*Text under study*.
--

Deciding on legal entity and company type in Norway

Foreign multinationals that wish to expand their activities to Norway must consider which kind of legal entity and corporate structure they should use. The choice may have impact on the success in doing business in Norway as well as a multitude of legal and compliance implications.

The elements impacting on the choice of legal entity

When deciding which entity form that best suits your purposes, you should consider i.a.:

Commercial considerations

It is not required to incorporate a Norwegian company when doing business in Norway, and many global finance institutions operate via branches in Norway due to financial regulations. However, in certain areas the business partners or customers would prefer to conduct business with a Norwegian company since this is the most commonly known entity form and should normally not imply surprises for the business partner.

Further, it may be relevant to limit any liability to the operations conducted in Norway. In such case a Norwegian limited liability company may be preferred.

--

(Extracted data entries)

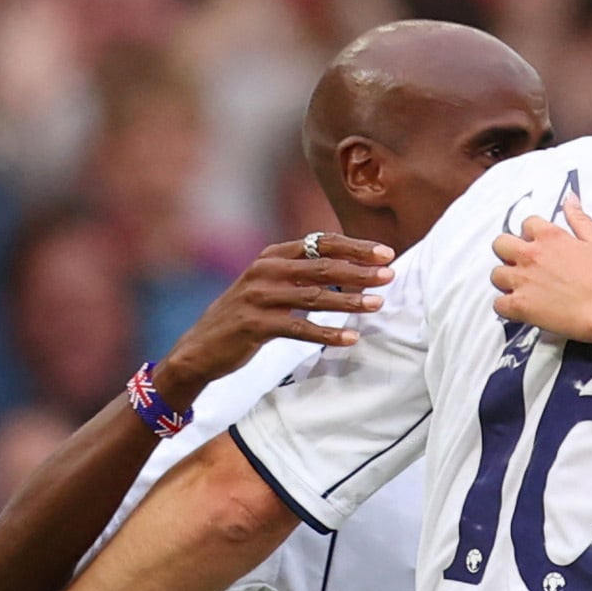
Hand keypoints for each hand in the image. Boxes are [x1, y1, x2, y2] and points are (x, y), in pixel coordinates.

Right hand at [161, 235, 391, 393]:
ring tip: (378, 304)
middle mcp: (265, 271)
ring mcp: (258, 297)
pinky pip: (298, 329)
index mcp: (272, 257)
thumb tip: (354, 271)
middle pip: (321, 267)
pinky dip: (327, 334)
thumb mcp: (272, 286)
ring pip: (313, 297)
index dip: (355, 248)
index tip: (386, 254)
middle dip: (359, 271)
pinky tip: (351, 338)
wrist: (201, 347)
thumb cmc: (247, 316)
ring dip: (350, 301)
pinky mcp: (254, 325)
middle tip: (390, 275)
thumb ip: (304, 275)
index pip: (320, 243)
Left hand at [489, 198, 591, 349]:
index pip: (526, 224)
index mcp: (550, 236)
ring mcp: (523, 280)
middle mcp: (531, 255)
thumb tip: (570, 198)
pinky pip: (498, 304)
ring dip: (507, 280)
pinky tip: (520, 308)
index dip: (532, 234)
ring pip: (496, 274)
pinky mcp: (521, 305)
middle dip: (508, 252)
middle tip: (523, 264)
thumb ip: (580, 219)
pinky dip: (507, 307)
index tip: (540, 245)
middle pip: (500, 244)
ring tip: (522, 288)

--

Reproduce word for word the passage of the text on choosing a legal entity in Norway, starting with "It is not required" and going on through "the business partner.".

It is not required to incorporate a Norwegian company when doing business in Norway, and many global finance institutions operate via branches in Norway due to financial regulations. However, in certain areas the business partners or customers would prefer to conduct business with a Norwegian company since this is the most commonly known entity form and should normally not imply surprises for the business partner.